Entretanto, em 1978 a capacidade de consumo ainda estava limitada pela baixíssima renda média per capita de 175 yuans. O salto de 27,7% nessa capacidade, entre 1978 e 1980, mesmo ainda restrita a uma renda camponesa de 168 yuans e urbana de 477 yuans, foi a primeira indicação de que os reajustamentos iniciados em 1978 poderiam dar certo. O salto ocorrido entre 1980 e 1997, quando a renda dos habitantes rurais se elevou para 2.090 yuans e a da população urbana para 5.160 yuans, foi a comprovação de que era possível combinar crescimento com distribuição crescente da renda.

A elevação da renda e do consumo tem se refletido nas mudanças ocorridas na estrutura de consumo.
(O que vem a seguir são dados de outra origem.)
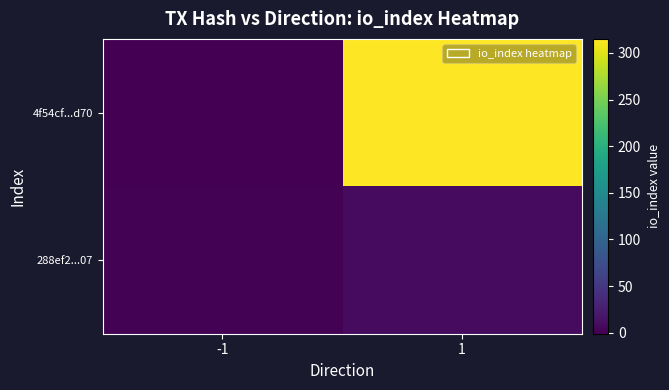

At how many categories does at least one series exceed 84?

1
Se nos anos anteriores a 1949 o consumo cingia-se à comida, durante os 30 primeiros anos da Nova China os gastos destinaram-se à comida, vestuário e artigos de uso corrente, em parte pela oferta reduzida da produção do país. Em 1980 a percentagem do consumo com alimentos mantinha-se idêntica à de 1957 – 58,4% – e os três grandes objetos da família ainda eram o relógio, a bicicleta e a máquina de costura.
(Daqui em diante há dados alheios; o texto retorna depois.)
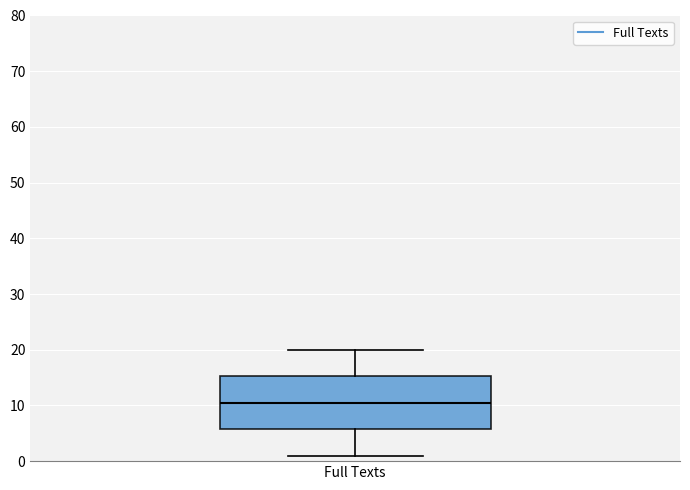

Where does the upper whisker of the box for Full Texts end on the y-axis? The values are not printed on the chart, so give them approximately, as read against the axis.

20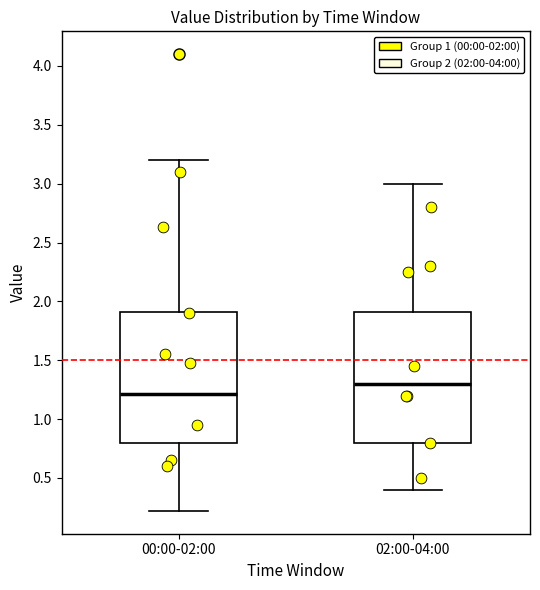

Reading left to right, read every box against the y-axis: the position of its median line, the range the box covers, and the ends of its whiskers. The values are not printed on the chart, so give them approximately, as read against the axis.

00:00-02:00: median 1.2, box 0.8 to 1.9, whiskers 0.2 to 3.2
02:00-04:00: median 1.3, box 0.8 to 1.9, whiskers 0.4 to 3.0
Em 1997, porém, as despesas alimentares baixaram para 46,4% e os três grandes objetos familiares passaram a ser a geladeira, a máquina de lavar e o televisor. Os gastos dos camponeses com moradia se elevaram de 3,2% em 1978 para 13,9% em 1995, em virtude da febre de construções habitacionais nas zonas rurais, com a introdução de água encanada, gás e aquecimento.  A monotonia da túnica Mao e da sapatilha de pano foi substituida por uma imensa variedade de roupas e sapatos. A isso a imprensa ocidental chama de consumismo, prova de que a China teria retornado ao capitalismo, uma situação em que, paradoxalmente, nunca estivera.

Um dos aspectos significativos das mudanças no padrão de vida chinês está na redução dos contingentes populacionais que vivem abaixo da linha da pobreza. Em 1978 eram 250 milhões de pessoas. Em 1998 ainda restavam 42 milhões nessa situação, mas há o empenho de que, no ano 2000, todas estejam acima daquela linha.

Assim, se estamos longe de ter um quadro de igualitarismo, também há uma imensa distância em comparação com o crescimento da pobreza e das disparidades de renda dos países capitalistas. Na China, persistem as diferenças de renda, mas elas raramente ultrapassam a relação 1 para 10. A tendência predominante é de enriquecimento desigual, mas num processo de ondas, de modo que a médio e longo prazos haja um encurtamento crescente entre as ondas de vanguarda e as de retaguarda.

Em síntese, a China não só aumentou consideravelmente sua capacidade de produzir máquinas produtoras de novas máquinas e equipamentos, os chamados bens de capital, como ampliou de forma consistente sua capacidade de produzir os bens de consumo corrente e de consumo durável para atender a uma população de crescente poder aquisitivo. O consumismo chinês pode ser evidente ao se andar pelas ruas das cidades chinesas, mas há também uma persistente elevação da poupança popular, hoje estimada em mais de 7 trilhões de yuans (quase um trillhão de dólares).

Não há, pois, exagero em admitir que, por volta de 2010, cerca 1,3 bilhão de chineses estejam vivendo como classe média, um mercado de massa inigualável. Pode ser a demonstração de que a utilização de mecanismos de mercado e do capitalismo, sob o controle e a direção socialistas, é indispensável para construir a fase primária do socialismo nas condições chinesas. Mas pode também demonstrar que, sem socialismo, aqueles mecanismos teriam criado o caos ao estilo russo, ou brasileiro.